*Exercise objective:*
Output every entry exactly as given.

Dataset records:
'''
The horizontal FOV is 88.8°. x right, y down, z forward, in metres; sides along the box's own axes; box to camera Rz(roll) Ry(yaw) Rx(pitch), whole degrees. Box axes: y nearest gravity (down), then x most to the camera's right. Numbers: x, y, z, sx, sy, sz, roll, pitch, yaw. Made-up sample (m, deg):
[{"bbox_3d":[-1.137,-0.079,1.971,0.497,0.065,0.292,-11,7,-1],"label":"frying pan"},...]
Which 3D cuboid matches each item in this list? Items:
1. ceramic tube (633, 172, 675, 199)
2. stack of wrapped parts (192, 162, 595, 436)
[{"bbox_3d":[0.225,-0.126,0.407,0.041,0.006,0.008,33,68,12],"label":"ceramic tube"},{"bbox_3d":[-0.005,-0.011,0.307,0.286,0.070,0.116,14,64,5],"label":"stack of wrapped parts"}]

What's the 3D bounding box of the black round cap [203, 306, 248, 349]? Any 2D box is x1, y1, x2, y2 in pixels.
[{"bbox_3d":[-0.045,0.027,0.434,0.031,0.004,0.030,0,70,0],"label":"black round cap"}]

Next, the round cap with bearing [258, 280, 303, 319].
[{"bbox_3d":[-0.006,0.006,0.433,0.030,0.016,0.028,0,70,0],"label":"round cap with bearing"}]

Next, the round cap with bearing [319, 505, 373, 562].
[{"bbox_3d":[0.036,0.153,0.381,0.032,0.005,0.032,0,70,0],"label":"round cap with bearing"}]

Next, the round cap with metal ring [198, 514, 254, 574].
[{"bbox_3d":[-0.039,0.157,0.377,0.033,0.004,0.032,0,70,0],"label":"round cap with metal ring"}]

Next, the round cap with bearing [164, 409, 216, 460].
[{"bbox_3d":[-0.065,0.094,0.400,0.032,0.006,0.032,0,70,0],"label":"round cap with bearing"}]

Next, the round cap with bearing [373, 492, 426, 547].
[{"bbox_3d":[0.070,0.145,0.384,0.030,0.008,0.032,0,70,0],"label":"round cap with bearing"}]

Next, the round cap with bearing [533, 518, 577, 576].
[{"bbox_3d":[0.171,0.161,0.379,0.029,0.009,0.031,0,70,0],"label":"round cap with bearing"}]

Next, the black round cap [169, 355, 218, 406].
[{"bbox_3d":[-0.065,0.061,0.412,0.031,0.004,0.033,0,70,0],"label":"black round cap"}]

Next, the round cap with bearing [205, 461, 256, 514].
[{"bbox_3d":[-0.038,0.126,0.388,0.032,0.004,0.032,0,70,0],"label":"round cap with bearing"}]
'''
*Response to this exercise:*
The horizontal FOV is 88.8°. x right, y down, z forward, in metres; sides along the box's own axes; box to camera Rz(roll) Ry(yaw) Rx(pitch), whole degrees. Box axes: y nearest gravity (down), then x most to the camera's right. Numbers: x, y, z, sx, sy, sz, roll, pitch, yaw. Made-up sample (m, deg):
[{"bbox_3d":[-1.137,-0.079,1.971,0.497,0.065,0.292,-11,7,-1],"label":"frying pan"},...]
Which 3D cuboid matches each item in this list? Items:
1. ceramic tube (633, 172, 675, 199)
2. stack of wrapped parts (192, 162, 595, 436)
[{"bbox_3d":[0.225,-0.126,0.407,0.041,0.006,0.008,33,68,12],"label":"ceramic tube"},{"bbox_3d":[-0.005,-0.011,0.307,0.286,0.070,0.116,14,64,5],"label":"stack of wrapped parts"}]

What's the 3D bounding box of the black round cap [203, 306, 248, 349]? Any 2D box is x1, y1, x2, y2 in pixels.
[{"bbox_3d":[-0.045,0.027,0.434,0.031,0.004,0.030,0,70,0],"label":"black round cap"}]

Next, the round cap with bearing [258, 280, 303, 319].
[{"bbox_3d":[-0.006,0.006,0.433,0.030,0.016,0.028,0,70,0],"label":"round cap with bearing"}]

Next, the round cap with bearing [319, 505, 373, 562].
[{"bbox_3d":[0.036,0.153,0.381,0.032,0.005,0.032,0,70,0],"label":"round cap with bearing"}]

Next, the round cap with metal ring [198, 514, 254, 574].
[{"bbox_3d":[-0.039,0.157,0.377,0.033,0.004,0.032,0,70,0],"label":"round cap with metal ring"}]

Next, the round cap with bearing [164, 409, 216, 460].
[{"bbox_3d":[-0.065,0.094,0.400,0.032,0.006,0.032,0,70,0],"label":"round cap with bearing"}]

Next, the round cap with bearing [373, 492, 426, 547].
[{"bbox_3d":[0.070,0.145,0.384,0.030,0.008,0.032,0,70,0],"label":"round cap with bearing"}]

Next, the round cap with bearing [533, 518, 577, 576].
[{"bbox_3d":[0.171,0.161,0.379,0.029,0.009,0.031,0,70,0],"label":"round cap with bearing"}]

Next, the black round cap [169, 355, 218, 406].
[{"bbox_3d":[-0.065,0.061,0.412,0.031,0.004,0.033,0,70,0],"label":"black round cap"}]

Next, the round cap with bearing [205, 461, 256, 514].
[{"bbox_3d":[-0.038,0.126,0.388,0.032,0.004,0.032,0,70,0],"label":"round cap with bearing"}]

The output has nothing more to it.